2014 marks the 50th Anniversary of the signing into law of the Civil Rights Bill in the United States.
This will be the final weekend of the Brooklyn Museum's exhibit "Witness & Civil Rights in the 60s." The exhibit features photographs, many of which were taken in 1963, chronicling events of the Civil Rights movement. Also the exhibit displays works in a variety of media that show how a variety of artists were influenced by what was going on in the country at the time. Highlights include:
* 1963 photo of firefighters aiming high pressure water hoses @ demonstrators in Birmingham, Alabama by Charles Moore
* 1963 photo of Julian Bond & members of the Student Non-violent Coordinating Committee in Georgia by Richard Avedon
* "The New Aunt Jemima" a 1964 work by Joe Overstreet.
Featured in an accompanying slideshow are other exhibit under the Brooklyn Museum's "#Activism" theme: "Ai Wei Wei: According to What?" through August 1. "Submerged Motherlands" by Brooklyn-based artist Caledonia D. Curry (aka Swoon) through August 24. The early (1963 - 74) works of Judy Chicago whose most famous piece, "The Dinner Party" is on permanent view on the museum's fourth floor.
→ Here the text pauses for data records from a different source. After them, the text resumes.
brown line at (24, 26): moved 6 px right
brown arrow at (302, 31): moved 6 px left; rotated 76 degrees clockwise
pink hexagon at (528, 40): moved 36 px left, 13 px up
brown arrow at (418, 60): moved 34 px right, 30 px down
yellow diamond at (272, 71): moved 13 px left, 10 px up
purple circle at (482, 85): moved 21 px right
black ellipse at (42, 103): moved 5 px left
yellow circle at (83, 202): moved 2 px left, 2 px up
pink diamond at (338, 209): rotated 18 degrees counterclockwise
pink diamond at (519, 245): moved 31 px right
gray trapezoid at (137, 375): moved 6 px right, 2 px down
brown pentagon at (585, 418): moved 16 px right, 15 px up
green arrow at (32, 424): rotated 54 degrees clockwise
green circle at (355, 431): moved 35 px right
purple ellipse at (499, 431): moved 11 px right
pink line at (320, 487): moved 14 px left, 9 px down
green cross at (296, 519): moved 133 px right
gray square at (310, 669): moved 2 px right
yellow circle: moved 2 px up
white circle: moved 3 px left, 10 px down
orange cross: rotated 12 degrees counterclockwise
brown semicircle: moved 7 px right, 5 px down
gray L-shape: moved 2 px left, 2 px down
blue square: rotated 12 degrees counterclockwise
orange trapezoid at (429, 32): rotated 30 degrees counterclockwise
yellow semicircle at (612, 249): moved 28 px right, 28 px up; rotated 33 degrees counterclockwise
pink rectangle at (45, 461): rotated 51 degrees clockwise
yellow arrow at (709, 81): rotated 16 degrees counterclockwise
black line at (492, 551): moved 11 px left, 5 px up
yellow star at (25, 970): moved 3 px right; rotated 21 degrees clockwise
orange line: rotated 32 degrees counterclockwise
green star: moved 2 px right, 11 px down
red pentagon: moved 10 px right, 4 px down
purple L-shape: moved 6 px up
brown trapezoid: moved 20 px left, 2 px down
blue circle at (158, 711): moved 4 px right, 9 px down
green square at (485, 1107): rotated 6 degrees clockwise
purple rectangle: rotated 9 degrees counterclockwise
In a future article/slideshow to come, this writer will take a closer look at a 2013 work by Chinese dissident artist Ai Wei Wei. Entitled S.A.C.R.E.D., the work consists of 6 massive dioramas made of oxidized metal, wood, fiberglass, polystyrene and sticky tape. The scene portrayed in this series of dioramas are day-to-day scenes of his arrest by the Chinese government.